Daniel Trotta

[6日 ロイター] - 米ニューヨーク州の連邦地裁は6日、少女らへの性的人身売買などの罪で起訴され自殺した富豪ジェフリー・エプスタイン氏がマンハッタンの刑務所で書いた遺書とみられる手書きのメモを公開した。

エプスタイン氏は2019年8月、刑務所の監房で死亡しているのが見つかり、自殺と断定された。
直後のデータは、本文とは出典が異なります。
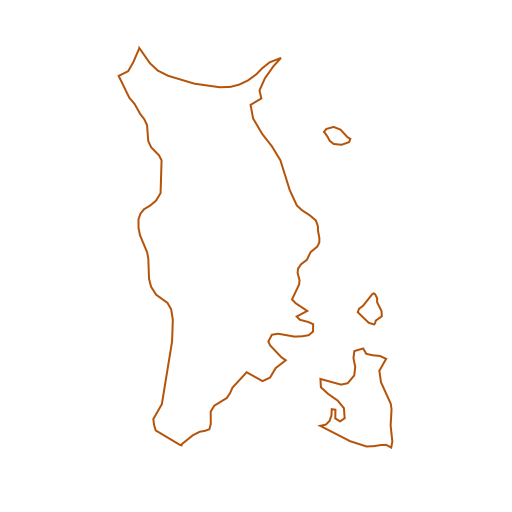 the Prefecture of Kagawa, rotated 100°
{"feature_id": "JPN-1833", "entity_name": "Kagawa", "entity_type": "Prefecture", "adm_level": 1, "iso_a3": "JPN", "parent_name": "Japan", "parent_adm1": "", "projection": "equal_earth", "projection_center": [134.035, 34.276], "detail": "fine", "context": "isolated", "style": "outline", "palette": "amber", "viewbox_px": 512, "rotation_deg": 100, "n_neighbors": 0, "source": "natural_earth", "source_scale": "10m", "svg_char_len": 2265}
<svg xmlns="http://www.w3.org/2000/svg" viewBox="0 0 512 512"><g transform="rotate(100 256 256)"><path d="M71.5,407.0L84.6,393.9L90.5,384.8L93.8,373.8L97.0,346.5L96.1,320.9L93.9,310.6L90.2,302.4L84.5,294.4L77.2,287.4L69.8,282.3L62.9,276.2L56.6,265.8L66.1,271.8L79.5,278.1L92.3,281.3L99.9,278.1L108.1,287.6L121.1,282.7L134.9,270.9L145.1,259.5L157.5,248.6L185.3,234.2L199.1,224.6L203.0,218.6L206.5,210.3L210.6,203.2L216.2,200.1L220.2,199.4L227.4,196.7L231.7,196.0L236.1,197.3L242.7,202.9L250.9,205.2L256.4,210.3L261.2,212.4L265.4,212.1L272.4,208.9L276.6,208.6L292.5,213.0L295.6,208.8L301.2,196.0L308.5,205.4L311.2,201.7L311.9,193.2L313.2,187.9L320.5,186.7L324.8,190.3L327.1,196.7L328.7,204.2L328.7,220.7L330.8,226.7L338.1,229.0L341.7,226.4L351.4,213.3L353.5,208.6L363.0,217.2L373.2,221.0L378.1,227.8L372.1,245.0L389.7,256.3L395.4,257.7L400.9,260.1L410.7,271.1L417.1,273.6L429.1,271.4L434.7,271.8L437.0,275.8L438.8,280.8L443.3,286.9L454.2,296.4L455.4,296.5L455.2,298.2L445.2,324.5L440.0,327.1L434.4,328.8L418.3,323.0L354.9,323.8L333.4,326.8L323.2,330.3L317.5,335.1L311.5,347.6L304.5,354.0L297.0,357.4L277.3,361.6L271.2,363.9L255.6,373.9L248.6,376.6L240.2,378.1L234.2,377.1L229.3,374.3L224.4,368.7L218.9,364.1L210.6,360.9L178.2,365.6L173.7,369.0L167.2,378.1L161.5,382.1L146.1,386.0L140.7,389.8L136.1,394.8L127.3,402.0L122.1,408.3L102.5,422.5L96.2,414.0L86.5,410.5L71.6,407.0L71.5,407.0ZM421.2,89.6L419.4,94.9L420.5,100.3L422.7,106.5L424.4,114.0L422.0,131.3L412.1,163.3L410.0,158.0L405.8,155.0L400.1,154.0L393.7,154.8L393.6,151.1L402.2,149.7L404.3,144.5L400.3,140.5L390.6,143.0L384.2,150.5L379.4,160.8L374.0,169.3L365.9,171.2L367.9,150.0L365.4,143.6L356.5,138.5L348.1,139.0L339.6,142.3L332.5,142.6L328.5,134.4L333.2,130.4L333.5,124.0L332.9,116.6L334.7,110.0L347.6,114.6L358.6,111.0L378.0,97.7L383.4,95.9L399.5,94.0L415.1,89.5L421.2,89.6ZM277.9,137.3L273.6,135.0L272.3,133.5L273.1,132.0L276.5,129.4L280.5,128.7L288.3,122.9L293.4,121.6L295.2,123.3L298.8,126.8L301.7,127.1L302.9,127.8L302.2,133.4L293.7,146.0L290.1,145.4L286.4,141.9L286.0,141.7L277.9,137.3ZM127.7,184.1L131.6,191.0L132.2,198.9L129.8,203.4L126.4,206.0L123.4,208.9L122.0,210.6L118.7,208.8L115.4,202.0L116.9,194.7L123.0,186.7L124.3,183.4L127.7,184.1Z" fill="none" stroke="#b45309" stroke-width="2"/></g></svg>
メモは「何カ月も私を捜査したのに何も見つからなかった!!!だから15年前の容疑が持ち出された」とした上で、「別れを告げる時を自分で選べるのはありがたいことだ。私にどうしろと言うんだ。泣き叫べというのか。つまらない。割に合わない」と記している。

メモはエプスタイン氏の元同房者で、殺人罪で服役中の元警察官ニコラス・タルタリオーネ受刑者が発見されたとされる。同受刑者の事件を担当したカラス判事は、メモの存在を先週報じた米紙ニューヨーク・タイムズ(NYT)の要請を受けて公開した。

タルタリオーネ受刑者は19年7月に2週間ほどエプスタイン氏と同房だった。エプスタイン氏が同月、自殺未遂とみられる行動を取った後、同受刑者が本に挟まれていたメモを発見したとされる。エプスタイン氏は数週間後に死亡した。

NYTによると、連邦捜査官がメモを確認したことはなく、司法省が公開したエプスタイン氏関連文書にも含まれていなかったという。